Kinto to Shut Down After $1.9M Hack, Token Price Crashes 85%
On Sept. 7, Kinto announced via X that it will cease operations on Sept. 30, following a July exploit that drained about 577 ETH (worth $1.9 million) and left the project unable to recover financially.
The news triggered sharp volatility, with Kinto’s native K token plunging 85% in the past 24 hours and now trading 94% lower over the last month.
From Exploit to Shutdown
The hack originated from a vulnerability in the ERC-1967 Proxy standard, a popular OpenZeppelin framework for upgradeable smart contracts. Attackers minted 110,000 fake Kinto tokens on Arbitrum, then funneled them through Uniswap liquidity pools and Morpho lending vaults to drain funds.
Kinto attempted to recover through its “Phoenix Program,” raising $1 million in debt to stabilize operations and resume trading. But growing liabilities, poor market conditions, and eroding investor trust ultimately proved fatal. Fundraising attempts stalled, and the team has gone unpaid since July.

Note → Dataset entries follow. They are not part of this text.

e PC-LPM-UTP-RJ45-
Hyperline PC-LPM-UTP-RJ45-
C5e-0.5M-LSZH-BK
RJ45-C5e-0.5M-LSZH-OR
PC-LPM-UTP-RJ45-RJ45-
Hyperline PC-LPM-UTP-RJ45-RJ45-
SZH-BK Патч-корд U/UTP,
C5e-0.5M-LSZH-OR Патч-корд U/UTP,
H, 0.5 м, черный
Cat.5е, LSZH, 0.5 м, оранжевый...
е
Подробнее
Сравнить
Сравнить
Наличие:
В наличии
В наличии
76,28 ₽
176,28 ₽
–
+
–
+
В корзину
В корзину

Reimbursements and Next Steps
Kinto said it has consolidated roughly $800,000 of remaining assets into a foundation-controlled safe. These funds will be used first to repay Phoenix lenders, who are expected to recover about 76% of their principal.
Hack victims on Morpho will receive up to $1,100 each from a $55,000 goodwill fund personally contributed by Kinto founder Ramon Recuero. Any additional recoveries from the stolen ETH will be distributed to victims first, with the remainder allocated through a community Snapshot vote.

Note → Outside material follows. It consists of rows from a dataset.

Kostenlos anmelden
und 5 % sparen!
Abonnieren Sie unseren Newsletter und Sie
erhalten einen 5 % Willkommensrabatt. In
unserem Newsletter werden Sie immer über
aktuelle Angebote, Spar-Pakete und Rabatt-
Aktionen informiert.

Users have until Sept. 30 to withdraw assets from Kinto’s Layer-2. After that date, a claim contract will be deployed on Ethereum in October to facilitate withdrawals. A previously planned ERA airdrop will still take place on Oct. 15.
A Warning for DeFi
Kinto’s collapse underscores the risks facing Layer-2 and DeFi platforms, particularly those built on upgradeable smart contracts. The incident has renewed calls for stronger security practices, better treasury safeguards, and more sustainable economic models.
“We’ll shut down responsibly, return what we can today, and keep fighting for recoveries tomorrow,” the Kinto team wrote on X.